# Alternative to VeryFit app for ID107 smart bracelet?



## RejZoR (Jun 4, 2018)

I have this ID107 smart bracelet which worked quite well with VeryFit app (which comes in 3 versions, VeryFit 2.0, VeryFit Heart Rate monitor and VeryFit Pro). Whoever is maintaining this app decided to totally cock it up and I don't like it anymore at all. How could I find an Android app that might also work with it? ID107 bracelet is some cheapo Chinese thingie for 20€ so I'm assuming it might work with some other app, but can't figure out which other might be able to sync data with it (other than VeryFit apps). Any ideas?

After blindly testing some apps, I found one that actually looks nice and works nice and doesn't require idiotic access to things it doesn't even need...

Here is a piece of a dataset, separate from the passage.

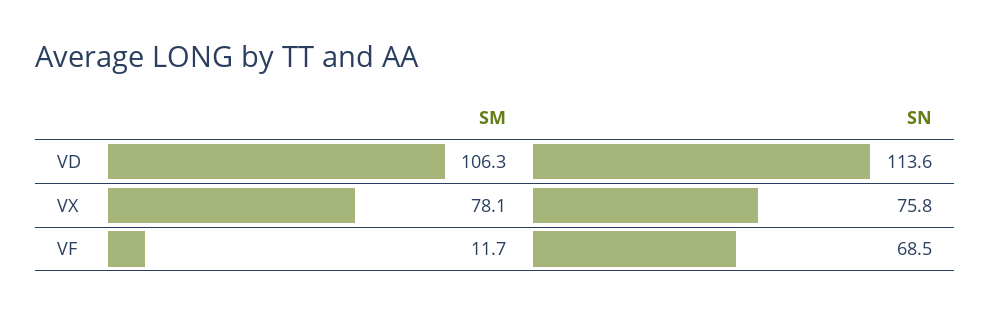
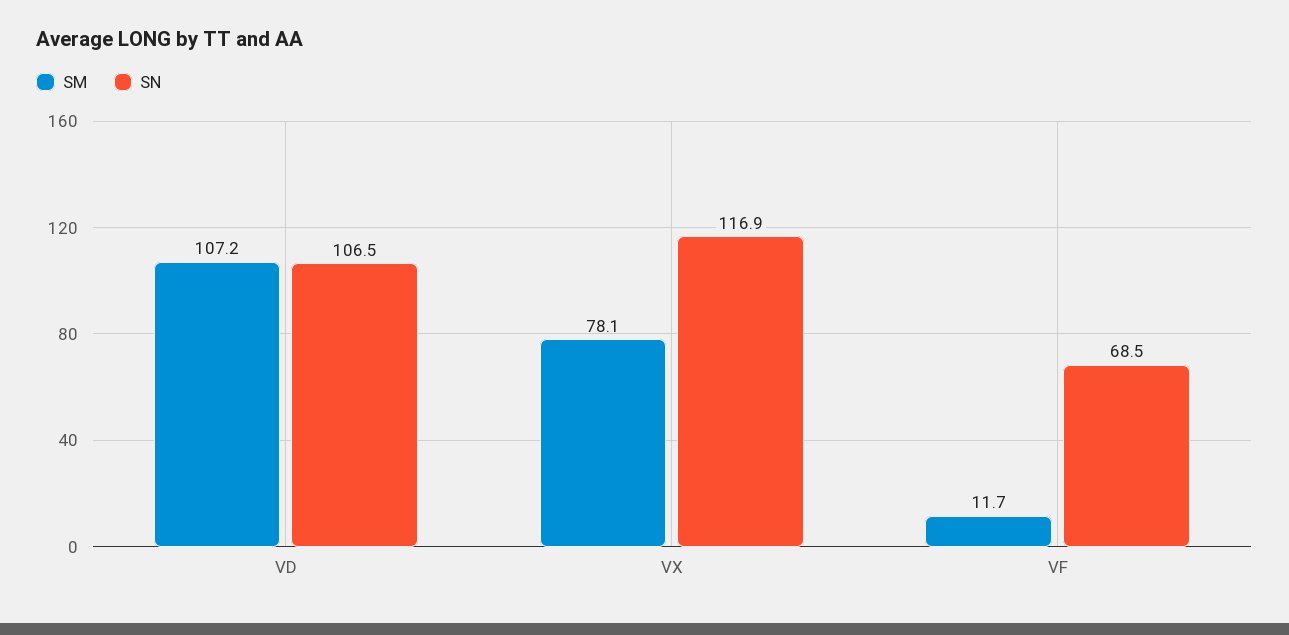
SM, VD: 106.3 -> 107.2
SN, VD: 113.6 -> 106.5
SN, VX: 75.8 -> 116.9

*Easyfit HR* does find it and connect and has all the features. Seems quite nice. Similar to Veryfit, but you can sack half of its permissions and it'll still work. If anyone finds any other, let me know.


----------



## Caring1 (Jun 4, 2018)

I use "HPlus Watch" on mine, although I don't know if it will run on other devices.


----------



## RejZoR (Jun 4, 2018)

I don't know what's up with so many apps demanding GPS (not just simple location access, but strictly GPS!) and they don't even offer ANY functionality for distance tracking or mapping. Only thing I can take from it is that they are designed purely to mine user data and nothing else. Absurd. Found quite few apps that seem to be based on Veryfit (HPlus Watch app didn't work tho) that detected the bracelet but demand GPS location. Fook off everyone who makes apps this way. Returning to Easyfit HR. It's a bit older app, but it seems to work fine. So annoying. But there is no way I'm buying a bracelet for 100+ €, it's more of a toy for me and not for serious sport tracking. So, there's that as well. Otherwise I'd buy it from Garmin or some other brand name...


----------



## tampatim (Dec 9, 2018)

It is not the apps fault blame android, they are the ones that have the requirement for bluetooth and gps to be activated for location on fitness trackers. New with 6 I think.


----------